*EXCERTO DO DOCUMENTO*
%%

A experiência mora na Casa Andresen do Jardim Botânico do Porto, um palacete do século XIX, onde Sophia de Mello Breyner brincou. E onde hoje, arriscamos, se divertiria muito também. O museu foi aberto há 101 anos e inaugurado pelo então Presidente da República, Bernardino Machado. O livro original da cerimónia assinado estará lá hoje, ao lado de outro que Marcelo Rebelo de Sousa deverá assinar. Mas, agora, existe ali algo completamente diferente.
Nuno Ferrand, biólogo e coordenador do ambicioso projecto de criação do Museu de História Natural e da Ciência da UP, guiou o PÚBLICO numa vista ao espaço que durou uma hora e 24 minutos. Avisa, desde logo, que este pólo não quer competir com os célebres museus de história natural que existem em Paris ou Inglaterra. Vai começar a visita a “alguma coisa diferente” que quer captar e deslumbrar as pessoas pela beleza do lugar e que se apresenta como “uma viagem sobre a vida”. O (pouco) que aqui reproduzimos fica muito aquém do que apre(e)ndemos. Imagine que nos acompanha.

%%

*EXERCÍCIOS PROPOSTOS*
**1.** Enumere todas as pessoas mencionadas pelo nome no excerto.
**2.** Responda, com base no excerto:
(a) De que século é o palacete da Casa Andresen?
(b) Há quantos anos foi aberto o museu?
(c) Quanto tempo durou a visita guiada por Nuno Ferrand?
O material apresentado a seguir é independente do excerto.

*INFORMAÇÃO APRESENTADA*
%%

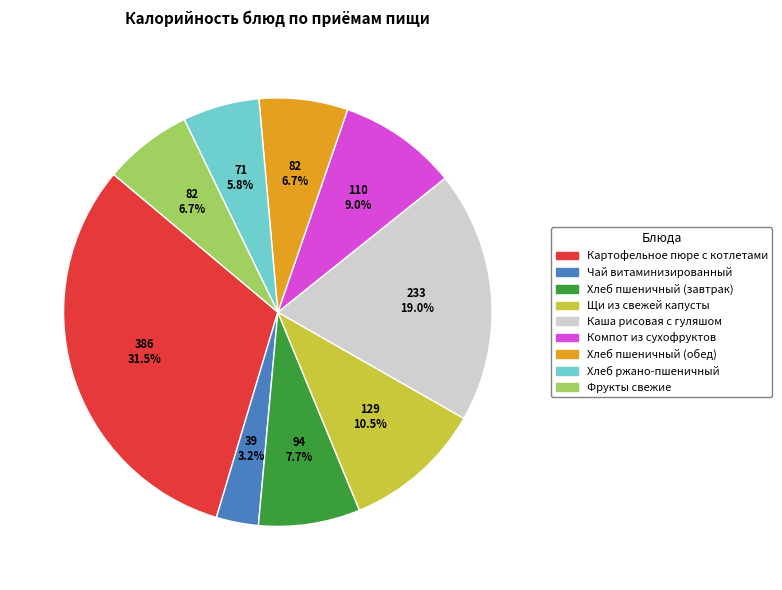

What is the ratio of the value at Хлеб пшеничный (обед) to the value at Хлеб пшеничный (завтрак)?

0.9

%%

*RESOLUÇÃO DOS EXERCÍCIOS*
**1.** Sophia de Mello Breyner, Bernardino Machado, Marcelo Rebelo de Sousa e Nuno Ferrand.

**2.**
(a) Do século XIX.
(b) Há 101 anos.
(c) Uma hora e 24 minutos.